### TEXT SECTION

┌──

G7 tax reform and the rise of global city corporations
Ville Korpela, a professional futurist and consultant at Dubai Future Foundation, explores what the G7 decision to introduce a corporate tax for all multinational corporations operating in their countries will mean for the Gulf
With what many call the historic G7 decision to introduce a corporate tax for all multinational corporations operating in their countries, corporate and governmental decision makers in the Gulf are wondering what the wider implications of this decision for businesses located in the GCC region might be.
As a professional futurist, my job is to go both long and short at the same time. What it means in practice is matching long-term visions and strategies with actionable items that can be put in use today.
Some would indicate that the G7 tax reform heralds the return of the state. In my view, what we are actually witnessing, is the rise of city corporations as the primary actors in international relations and the cities assuming a larger role as the fiscal contributors to finance the state expenditures. The G7 decision is likely to speed up the process of merging the interests of cities and major corporations.

└──

### RAW DATA

┌──

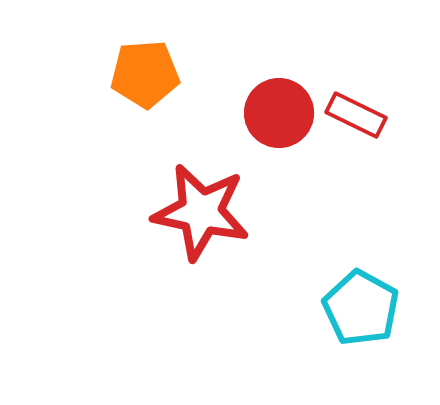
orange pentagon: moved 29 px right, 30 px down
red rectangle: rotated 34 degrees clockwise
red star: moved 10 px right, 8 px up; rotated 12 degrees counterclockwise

└──

### EXERCISE SET
1. Rewrite the article on the G7 tax reform between "As a professional" and "and major corporations.", inclusive, renaming "futurist" as "forecaster" throughout.
2. Go on with the article on the G7 tax reform from the point at which it stops.
The material above is unrelated to the article on the G7 tax reform.

### EXPECTED RESULTS
1.
As a professional forecaster, my job is to go both long and short at the same time. What it means in practice is matching long-term visions and strategies with actionable items that can be put in use today.
Some would indicate that the G7 tax reform heralds the return of the state. In my view, what we are actually witnessing, is the rise of city corporations as the primary actors in international relations and the cities assuming a larger role as the fiscal contributors to finance the state expenditures. The G7 decision is likely to speed up the process of merging the interests of cities and major corporations.

2.
Paying the taxes is not the core problem. The problem is the short-term view and the lenses through which public markets value listed assets. If we are to create sustainable long-term inclusive growth, we need to move beyond quarterly financial return expectations towards a system where asset prices reflect the long-term impacts, both financial and non-financial. We are already seeing some significant de-listings of publicly listed corporations in the region, such as the cases of Investcorp and SICO in Bahrain. This trend is likely to continue, as asset owners are not seeing long-term value creation being priced properly in the ways our securities exchanges operate currently. We are moving from an era of risk towards an era of uncertainty, which requires both new mindsets and new valuation and asset allocation strategies, which embrace transformation and resilience as the core components of value creation.
We need massive investments in education and infrastructure. The traditional view would hold that these investments would be financed through taxes. A new paradigm of blended finance is emerging, one in which corporations and private capital invest alongside with government to finance the public expenditures. In this new brave world, cities have shown themselves to be more agile to adopt a new mindset as central governments. There is no evidence that would suggest that governments would disappear, their role as the guardians of external borders and as enforcers of legislation will remain. However, it will be the cities that will resume their historical role as the primary engines for catalysing economic growth.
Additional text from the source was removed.